The Pros and Cons of Having a Short-Term Loan as a Student

One of the biggest challenges most students face today is balancing between finances and studies. If you are enrolled in a college or planning to do so, you must not only be focused on your studies but have to find a source of income to cater for your tuition fees, accommodation, and other essentials. For many students, they may not have a reliable source of income and that’s where a loan over short time comes in handy.

It’s very common for students to take short-term loans. So, if you are considering applying for one, know that you are not alone. In most colleges, especially if you are studying a competitive course, the tuition fees can be quite high. And even if you do receive a formal student loan, it may not be enough to pay for significant expenses such as rent or purchase of equipment for school projects.

During such instances, a short-term loan can provide you with fast cash. For students, a short-term loan offers many advantages, but it also has its drawbacks. Before applying for a loan, you must weigh the pros and cons so that you can make an informed decision.

The Pros

  1. Students with short term loans can afford college

Making ends meet as a student is not easy. However, short-term loans can be of immense help whenever you are in a fix. Are you late on paying your monthly rent? Do you still have some tuition balance to clear and the semester is almost over? Thanks to short-term loans, you can afford to be in college.

Whenever you meet a mandatory expense that you can’t afford at the moment. You can rely on short-term loans to help you cover that expense and you can continue with your studies. As a student, it is crucial that you identify needs worth taking a loan for. Do not take a short-term loan to pay for minor expenses such as food or transport. You can work part-time and use that money for such expenses.

  1. You can study, not only in every university but in your dream university

Even though the courses offered in every university are the same, some universities have more credibility than others. When you study in a recognized college, this can really pay off later when you are seeking employment. Because most companies will consider your application.

If you are planning on studying a certain course, your dream university isn’t only well-known, but it’s probably ranked as amongst the ones that produce the best students in your field of interest. The problem with the so-called dream universities is that they have higher tuition fees than their average counterparts.

As a student, you may have money for ordinary colleges. But with a short-term loan, you can top up the extra money and be able to afford not just every university, but your dream university. As a result, you can accomplish your dream of studying what you want in your preferred university.

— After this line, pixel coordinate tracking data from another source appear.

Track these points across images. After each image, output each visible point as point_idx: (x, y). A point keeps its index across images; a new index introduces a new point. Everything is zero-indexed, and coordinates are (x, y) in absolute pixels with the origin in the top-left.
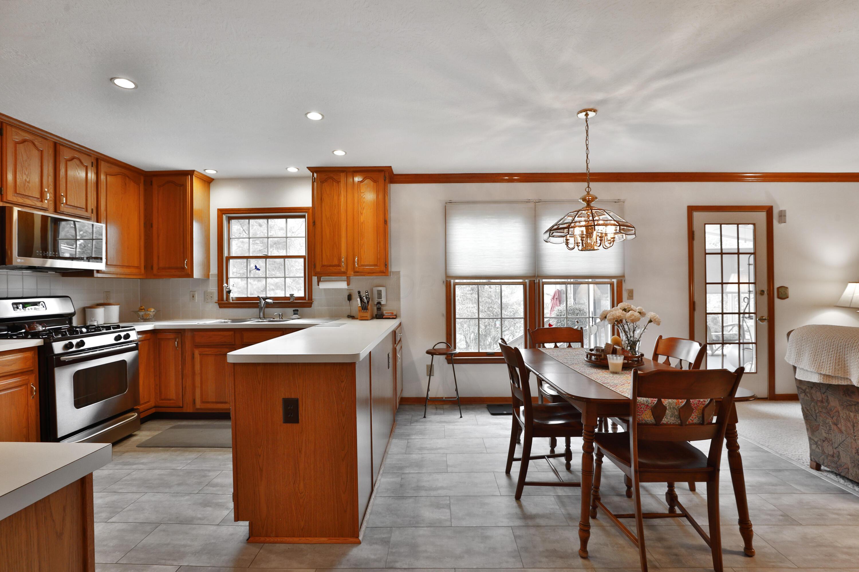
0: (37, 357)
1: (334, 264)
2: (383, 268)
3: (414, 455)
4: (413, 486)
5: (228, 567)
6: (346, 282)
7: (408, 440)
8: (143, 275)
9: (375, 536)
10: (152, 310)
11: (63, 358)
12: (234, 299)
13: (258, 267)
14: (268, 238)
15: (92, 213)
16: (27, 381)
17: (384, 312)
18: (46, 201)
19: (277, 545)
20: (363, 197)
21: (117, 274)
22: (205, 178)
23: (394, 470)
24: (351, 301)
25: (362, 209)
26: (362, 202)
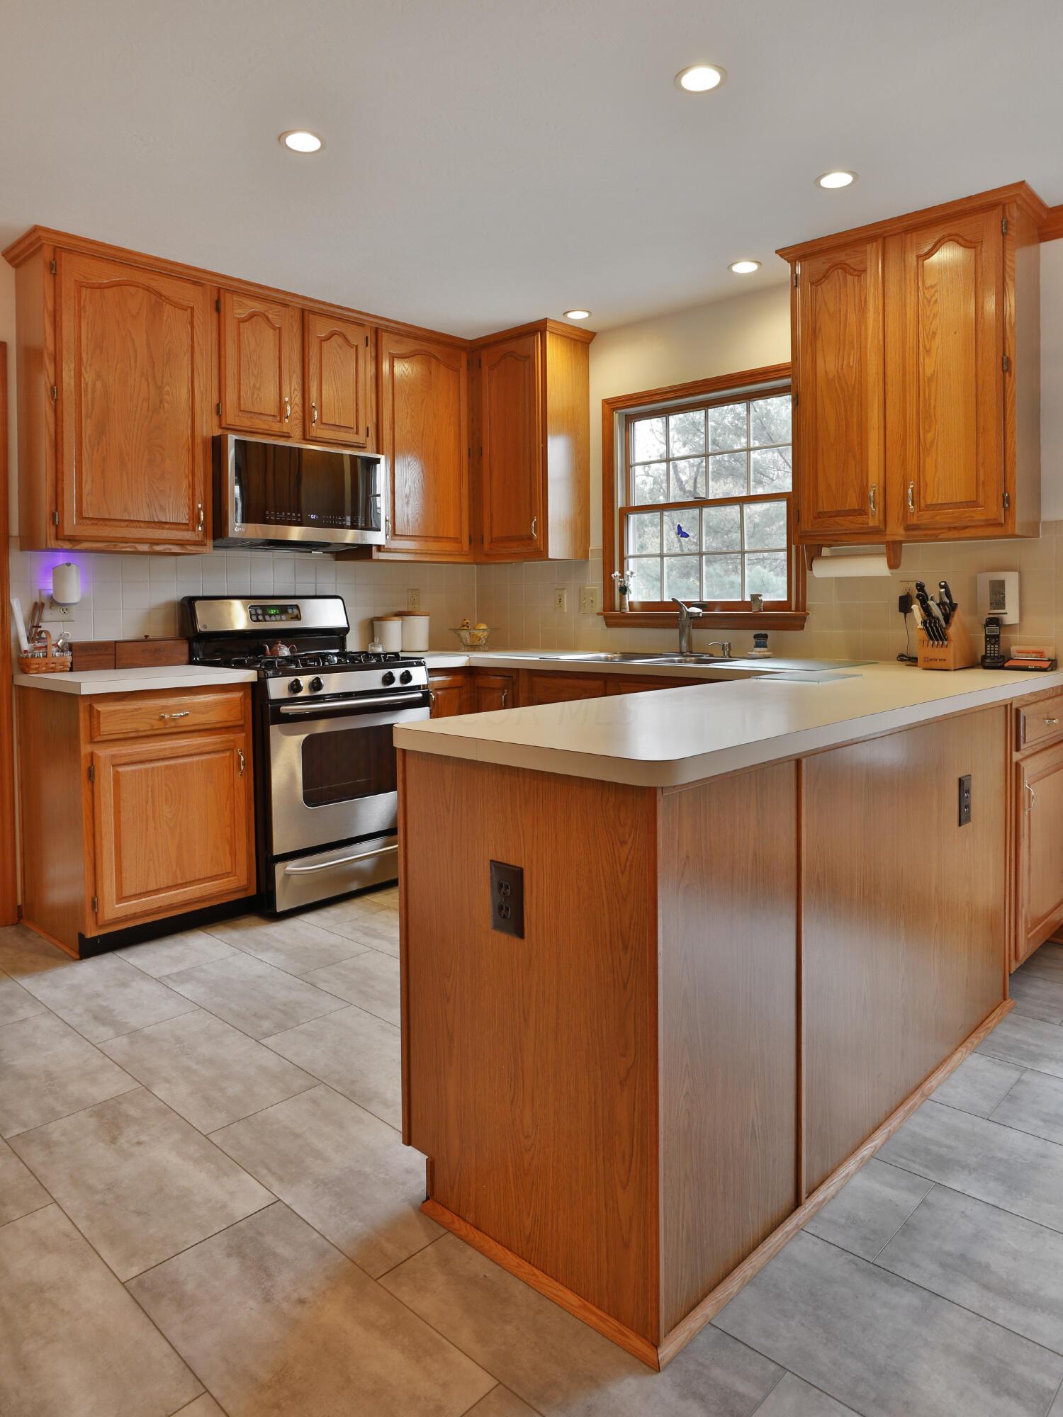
0: (249, 701)
1: (847, 509)
2: (995, 511)
3: (1015, 1134)
4: (948, 1247)
5: (344, 1254)
6: (886, 559)
7: (1023, 1072)
8: (465, 555)
9: (716, 1372)
10: (483, 627)
11: (285, 709)
12: (636, 606)
13: (684, 530)
14: (708, 456)
15: (368, 436)
16: (232, 744)
17: (1012, 648)
18: (287, 421)
19: (471, 1252)
20: (934, 299)
21: (417, 553)
22: (575, 333)
23: (914, 1162)
24: (908, 614)
25: (930, 337)
26: (928, 318)
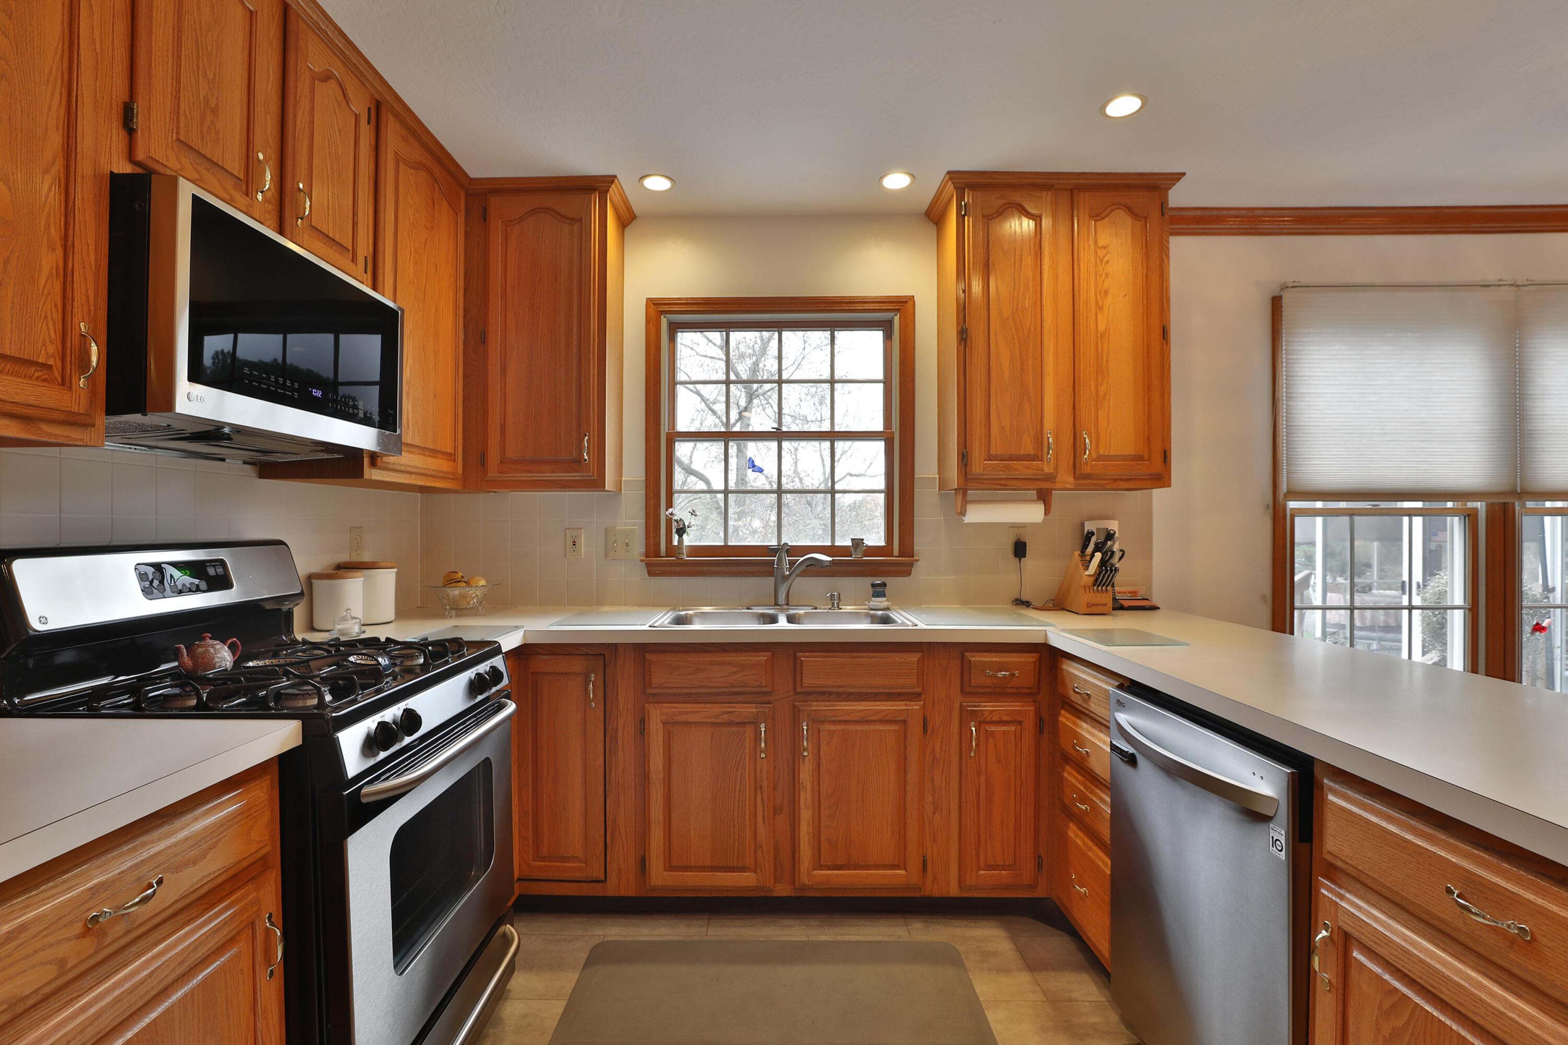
1: (1021, 453)
2: (1155, 466)
6: (1043, 506)
8: (459, 479)
13: (756, 463)
15: (366, 271)
16: (254, 909)
18: (260, 197)
20: (1106, 259)
21: (412, 473)
22: (623, 207)
24: (1023, 559)
25: (1102, 294)
26: (1101, 276)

  1. You will pay the loan faster and any revenue generated after graduating will go directly into your pockets

This is one advantage that you can’t get from student loans and long-term loans. Short-term loans usually have a repayment period of one or two years. With such a short repayment duration, in the future, you won’t be burdened by loans you took when you were studying. All the salary you will be getting from your job will go directly into your pockets. And this will give you a lot of financial freedom, which most people do not have nowadays.

The Cons

  1. Short term loans can be expensive

The short repayment duration associated with this type of loan can be a blessing and a curse. As a blessing, we talked about how you can pay it faster and enjoy all revenue generated after graduation. It can also be a curse because the more you take, the more premiums you will have to pay in a short time.

With short-term loans, never bite more than you can chew. If you take a loan that you can’t afford, the monthly premiums will be very expensive for you to pay off. Considering that you are still a student and have expenses to pay for, adding expensive monthly loan repayments can drastically affect your financial life.

  1. Defaulting on your student loans can tank your credit score

If you pay off your short-term loan in time, your credit score will benefit the most as it will increase significantly. However, if you default, you will lower your credit score. And graduating with a bad credit score isn’t a good way to start life as an adult.

Life after college isn’t always a smooth ride, and you may need to get some financial aid from time to time. A bad credit score exposes you to abnormal interest rates and strict borrowing terms. A word of advice, before taking a short-term loan as a student, evaluate your ability to repay the loan in time.

  1. You will have to work while studying

To help with paying off your short-term loan, you must get a part-time job. Even though this is something most students usually do, in the case of one with a loan to pay, it is mandatory that they earn as much money as they can. So that they can repay their loan in time.

Please note that being a working student isn’t easy. You will have to balance between work and studies. At times, you may have a double shift in the evening and have classes or assignments that need to be done. You, therefore, need to be disciplined.

The Bottom Line

For many students, short-term loans can offer financial relief in situations when they need money for tuition, accommodation, or other school-related projects. However, they also have certain risks. If you are a student considering taking a short-term loan, you need to be aware of the pros and cons so that you can decide on the right course of action.